During the U.S. guided missile boom in the 1950s and 1960s, Fruehauf developed and manufactured missile vehicles, ground-based and submarine-based missile launchers, transporters/erectors, shipping containers, ground handling equipment, equipment shelters, and other components for the U.S. Army, Navy, and Air Force. This included systems for the Atlas, Bomarc, Corporal, Falcon, Genie, Hawk, Matador, Nike Ajax, Nike Hercules, Jupiter, Polaris, Redstone, Regulus I, II, Sergeant, Thor, and Titan missiles. To meet increasing defense contract work, the hub of the company's ground handling/ground support equipment (GHE/GSE) production was placed at its plant in Delphos, Ohio. The company also provided the army with 5000 USgal fuel tank semi-trailers and 12-ton semi-trailers. At its plant in Fullerton, California (previously owned by Hanson Bros.) it manufactured 15-ton amphibious lighters and reusable metal shipping boxes for military purposes. Both Detroit and Fullerton branches of the company's military products division took part in the U.S. space program, producing among the other things Gemini practice recovery spacecraft.

In 1959, the company, Roy Fruehauf, Teamsters Union President Dave Beck, and others were indicted on charges that the company had illegally lent $200,000 to Beck in 1954. The Teamsters had previously lent $1.5 million to Roy Fruehauf to finance a proxy fight against his elder brother, Harvey, and Roy Fruehauf was alleged to have returned the favor by making the loan to Beck. As the Teamsters represented some Fruehauf employees, the loan was alleged to be an illegal gift or bribe, in violation of the Labor-Management Relations Act of 1947. The U.S. Supreme Court upheld the indictment in 1961, but subsequently, the case was dismissed.

Following the death of August's sons, Harvey, Harry, and Roy Fruehauf, the Fruehauf family was no longer in charge by the mid-1960s. Resting on the laurels of the preceding decades, management would not make the tough and difficult personal sacrifices needed to withstand economic challenges.

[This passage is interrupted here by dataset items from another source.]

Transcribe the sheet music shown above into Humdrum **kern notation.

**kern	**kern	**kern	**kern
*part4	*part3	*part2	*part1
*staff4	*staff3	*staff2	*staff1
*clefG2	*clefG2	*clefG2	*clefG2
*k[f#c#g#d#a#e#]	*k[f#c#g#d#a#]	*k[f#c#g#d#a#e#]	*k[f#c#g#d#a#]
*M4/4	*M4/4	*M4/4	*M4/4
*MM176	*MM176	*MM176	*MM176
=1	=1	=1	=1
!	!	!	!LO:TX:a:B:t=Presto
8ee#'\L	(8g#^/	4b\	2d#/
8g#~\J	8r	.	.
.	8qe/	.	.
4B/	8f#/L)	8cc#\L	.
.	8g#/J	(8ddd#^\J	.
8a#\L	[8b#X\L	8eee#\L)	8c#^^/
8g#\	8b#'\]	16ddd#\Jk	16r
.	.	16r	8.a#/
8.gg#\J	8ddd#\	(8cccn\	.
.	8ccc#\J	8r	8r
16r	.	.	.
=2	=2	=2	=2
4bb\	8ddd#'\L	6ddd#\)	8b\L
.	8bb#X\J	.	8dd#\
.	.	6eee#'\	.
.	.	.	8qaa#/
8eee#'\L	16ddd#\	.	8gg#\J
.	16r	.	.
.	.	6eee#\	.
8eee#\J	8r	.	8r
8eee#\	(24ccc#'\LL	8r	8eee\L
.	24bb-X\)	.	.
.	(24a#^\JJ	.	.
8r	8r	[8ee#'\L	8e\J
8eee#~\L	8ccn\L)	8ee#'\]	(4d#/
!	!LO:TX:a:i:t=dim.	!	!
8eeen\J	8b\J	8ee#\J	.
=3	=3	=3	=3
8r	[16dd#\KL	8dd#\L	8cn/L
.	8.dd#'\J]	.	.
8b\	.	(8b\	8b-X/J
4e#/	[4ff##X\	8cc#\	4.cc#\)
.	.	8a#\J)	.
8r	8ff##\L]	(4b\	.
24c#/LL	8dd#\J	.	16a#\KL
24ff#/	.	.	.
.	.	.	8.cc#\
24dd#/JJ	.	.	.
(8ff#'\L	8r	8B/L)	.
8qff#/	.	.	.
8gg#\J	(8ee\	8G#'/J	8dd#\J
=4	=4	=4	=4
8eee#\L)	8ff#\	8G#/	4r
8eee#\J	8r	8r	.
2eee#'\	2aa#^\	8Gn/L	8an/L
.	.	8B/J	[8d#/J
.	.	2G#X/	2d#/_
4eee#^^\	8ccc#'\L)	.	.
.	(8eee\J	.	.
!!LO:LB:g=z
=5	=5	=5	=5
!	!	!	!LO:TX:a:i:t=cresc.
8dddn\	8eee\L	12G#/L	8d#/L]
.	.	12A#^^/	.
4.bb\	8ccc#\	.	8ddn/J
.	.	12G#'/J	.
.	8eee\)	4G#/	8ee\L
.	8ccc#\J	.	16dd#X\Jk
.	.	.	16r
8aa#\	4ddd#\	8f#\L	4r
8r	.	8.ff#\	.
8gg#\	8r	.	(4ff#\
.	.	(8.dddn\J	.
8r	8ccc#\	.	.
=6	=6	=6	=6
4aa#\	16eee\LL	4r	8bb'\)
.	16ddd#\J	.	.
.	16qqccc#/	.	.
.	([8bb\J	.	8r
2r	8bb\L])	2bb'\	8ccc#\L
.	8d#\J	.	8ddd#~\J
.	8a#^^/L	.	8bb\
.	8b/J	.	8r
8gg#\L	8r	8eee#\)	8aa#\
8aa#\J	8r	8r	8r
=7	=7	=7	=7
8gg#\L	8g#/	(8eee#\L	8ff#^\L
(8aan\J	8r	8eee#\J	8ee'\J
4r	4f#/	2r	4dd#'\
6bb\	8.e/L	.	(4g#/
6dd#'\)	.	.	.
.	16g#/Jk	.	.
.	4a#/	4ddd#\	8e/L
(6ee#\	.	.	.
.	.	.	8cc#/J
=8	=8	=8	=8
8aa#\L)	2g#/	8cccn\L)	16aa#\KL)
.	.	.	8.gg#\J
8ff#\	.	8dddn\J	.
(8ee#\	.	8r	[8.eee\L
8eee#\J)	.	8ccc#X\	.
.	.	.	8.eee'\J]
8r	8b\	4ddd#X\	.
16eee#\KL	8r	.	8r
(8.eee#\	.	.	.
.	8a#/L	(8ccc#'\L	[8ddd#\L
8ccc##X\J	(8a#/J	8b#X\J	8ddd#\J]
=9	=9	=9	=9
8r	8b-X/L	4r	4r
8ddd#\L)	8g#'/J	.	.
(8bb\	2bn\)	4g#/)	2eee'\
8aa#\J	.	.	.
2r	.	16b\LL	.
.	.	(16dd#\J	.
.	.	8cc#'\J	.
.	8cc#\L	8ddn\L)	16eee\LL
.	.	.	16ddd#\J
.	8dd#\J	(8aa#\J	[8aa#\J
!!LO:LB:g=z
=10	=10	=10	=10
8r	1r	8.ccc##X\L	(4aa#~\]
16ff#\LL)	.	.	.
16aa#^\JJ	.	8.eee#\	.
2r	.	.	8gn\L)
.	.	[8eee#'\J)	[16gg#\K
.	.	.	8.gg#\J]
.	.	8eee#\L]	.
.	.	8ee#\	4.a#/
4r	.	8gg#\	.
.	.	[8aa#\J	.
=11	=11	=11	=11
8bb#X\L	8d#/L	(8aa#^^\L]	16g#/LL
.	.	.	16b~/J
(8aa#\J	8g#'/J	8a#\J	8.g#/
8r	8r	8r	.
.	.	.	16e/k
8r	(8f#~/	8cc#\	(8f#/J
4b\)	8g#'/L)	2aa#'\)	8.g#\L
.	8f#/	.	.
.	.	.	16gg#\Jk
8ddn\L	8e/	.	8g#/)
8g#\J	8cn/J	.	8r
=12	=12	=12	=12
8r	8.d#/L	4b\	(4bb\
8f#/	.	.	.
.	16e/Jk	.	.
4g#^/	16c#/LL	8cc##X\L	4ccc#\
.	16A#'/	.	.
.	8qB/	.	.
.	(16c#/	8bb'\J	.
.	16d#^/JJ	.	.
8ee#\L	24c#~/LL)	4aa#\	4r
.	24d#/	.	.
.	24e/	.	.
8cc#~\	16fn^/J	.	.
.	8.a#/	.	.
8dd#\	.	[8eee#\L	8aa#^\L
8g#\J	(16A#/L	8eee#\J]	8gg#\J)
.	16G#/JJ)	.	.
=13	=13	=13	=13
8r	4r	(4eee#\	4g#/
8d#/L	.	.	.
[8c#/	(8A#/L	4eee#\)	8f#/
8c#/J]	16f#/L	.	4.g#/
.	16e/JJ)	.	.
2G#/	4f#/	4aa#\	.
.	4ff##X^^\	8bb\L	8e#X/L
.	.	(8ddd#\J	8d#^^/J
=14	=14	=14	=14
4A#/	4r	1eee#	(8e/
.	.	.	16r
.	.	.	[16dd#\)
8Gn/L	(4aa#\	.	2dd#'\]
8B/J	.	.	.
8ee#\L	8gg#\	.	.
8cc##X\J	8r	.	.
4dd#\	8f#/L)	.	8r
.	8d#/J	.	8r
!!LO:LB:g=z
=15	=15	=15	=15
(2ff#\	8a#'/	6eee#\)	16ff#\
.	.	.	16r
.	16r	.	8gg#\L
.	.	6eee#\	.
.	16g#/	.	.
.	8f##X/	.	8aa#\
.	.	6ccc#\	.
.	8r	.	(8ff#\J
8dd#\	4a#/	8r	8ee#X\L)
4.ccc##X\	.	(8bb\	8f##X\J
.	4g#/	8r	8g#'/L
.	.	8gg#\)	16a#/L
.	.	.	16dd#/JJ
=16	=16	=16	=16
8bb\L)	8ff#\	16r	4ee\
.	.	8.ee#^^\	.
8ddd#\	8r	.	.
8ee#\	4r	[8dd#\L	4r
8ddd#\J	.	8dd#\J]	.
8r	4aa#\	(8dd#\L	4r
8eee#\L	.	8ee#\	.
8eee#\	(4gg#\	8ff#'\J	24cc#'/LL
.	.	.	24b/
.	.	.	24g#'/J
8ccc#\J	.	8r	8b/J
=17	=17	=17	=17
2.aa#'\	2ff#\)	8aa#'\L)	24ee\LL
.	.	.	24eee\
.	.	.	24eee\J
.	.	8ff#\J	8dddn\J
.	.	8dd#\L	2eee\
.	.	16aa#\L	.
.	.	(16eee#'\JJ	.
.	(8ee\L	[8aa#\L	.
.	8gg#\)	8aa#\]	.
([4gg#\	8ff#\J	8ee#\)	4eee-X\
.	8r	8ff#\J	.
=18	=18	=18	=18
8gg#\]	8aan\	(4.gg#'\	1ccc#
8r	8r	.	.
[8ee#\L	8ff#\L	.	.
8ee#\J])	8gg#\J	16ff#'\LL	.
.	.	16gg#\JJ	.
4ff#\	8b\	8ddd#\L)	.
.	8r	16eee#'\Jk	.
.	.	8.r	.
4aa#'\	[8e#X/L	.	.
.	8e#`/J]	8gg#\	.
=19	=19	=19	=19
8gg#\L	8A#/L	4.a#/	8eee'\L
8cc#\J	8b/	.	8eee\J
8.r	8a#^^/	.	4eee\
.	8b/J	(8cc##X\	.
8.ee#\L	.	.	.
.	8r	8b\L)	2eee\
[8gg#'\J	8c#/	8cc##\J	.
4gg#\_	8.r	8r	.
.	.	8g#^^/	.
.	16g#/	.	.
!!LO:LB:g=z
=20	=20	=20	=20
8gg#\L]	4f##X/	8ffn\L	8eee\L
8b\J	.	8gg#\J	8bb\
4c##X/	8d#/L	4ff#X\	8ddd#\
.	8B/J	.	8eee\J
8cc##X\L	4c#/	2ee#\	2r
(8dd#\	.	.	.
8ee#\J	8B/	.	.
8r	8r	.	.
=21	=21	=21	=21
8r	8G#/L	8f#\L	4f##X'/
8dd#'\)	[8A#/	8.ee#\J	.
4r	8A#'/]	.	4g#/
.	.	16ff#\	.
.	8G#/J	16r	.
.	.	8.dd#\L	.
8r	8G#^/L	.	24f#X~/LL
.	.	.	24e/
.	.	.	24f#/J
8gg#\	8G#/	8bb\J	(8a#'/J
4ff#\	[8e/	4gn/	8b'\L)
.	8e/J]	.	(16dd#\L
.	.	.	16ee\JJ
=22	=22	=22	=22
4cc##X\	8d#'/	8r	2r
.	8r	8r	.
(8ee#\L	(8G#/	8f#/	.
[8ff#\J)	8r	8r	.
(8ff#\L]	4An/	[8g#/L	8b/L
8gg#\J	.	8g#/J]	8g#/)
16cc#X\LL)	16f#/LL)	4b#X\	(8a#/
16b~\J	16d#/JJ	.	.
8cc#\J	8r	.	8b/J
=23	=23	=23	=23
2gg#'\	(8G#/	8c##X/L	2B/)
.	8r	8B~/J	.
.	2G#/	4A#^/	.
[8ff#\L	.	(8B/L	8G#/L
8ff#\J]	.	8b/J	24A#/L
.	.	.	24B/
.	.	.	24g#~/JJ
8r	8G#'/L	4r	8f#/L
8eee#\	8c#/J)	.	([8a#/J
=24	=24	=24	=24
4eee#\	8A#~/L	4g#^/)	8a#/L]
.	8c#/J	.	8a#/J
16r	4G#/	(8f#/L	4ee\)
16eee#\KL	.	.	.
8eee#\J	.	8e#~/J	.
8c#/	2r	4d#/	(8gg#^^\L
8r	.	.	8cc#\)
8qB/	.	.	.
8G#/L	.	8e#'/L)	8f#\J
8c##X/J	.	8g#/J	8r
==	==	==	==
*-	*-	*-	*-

While the company eventually diversified and expanded its operations, financial issues resulted in the sell-off of company divisions in 1989. The truck trailer unit continued operation as Fruehauf Trailer Corporation.

In the 1970s and 1980s, Fruehauf became a major manufacturer of aluminum or steel marine intermodal containers for container ships, both in the U.S. as well as through various overseas subsidiaries such as Crane Fruehauf in the UK, Fruehauf France or Nippon Fruehauf, with major global shipping lines and container leasing companies as customers.

The company declared bankruptcy on October 7, 1996. An axle plant in Ohio was sold to Holland Hitch Company on February 18, 1997, and Fruehauf's United States manufacturing and sales business was sold to Wabash National on March 17, 1997. Prior to the bankruptcy, the Bellinger Shipyard owned by Fruehauf in Jacksonville, Florida, was sold to M. D. Moody & Sons, Inc. for $1.9 million in 1995 and then the Jacksonville Shipyard was sold to developers in 2014. Companies in France, Mexico, New Zealand, and Japan continued to operate under the Fruehauf name.

In 2015, Poland's largest trailer company, Wielton, purchased a 65% share of Fruehauf France. It completed the purchase of the balance in 2017.

In 2021, MV Commercial purchased Fruehauf in the UK from administration. It aimed to revive the brand and increase production by investing heavily in the business, which had been neglected for several years.

In 2023, Fruehauf featured in the October issue of Bulk & Tipper magazine, with the article covering Fruehauf's acquisition by MV Commercial and the success of the takeover.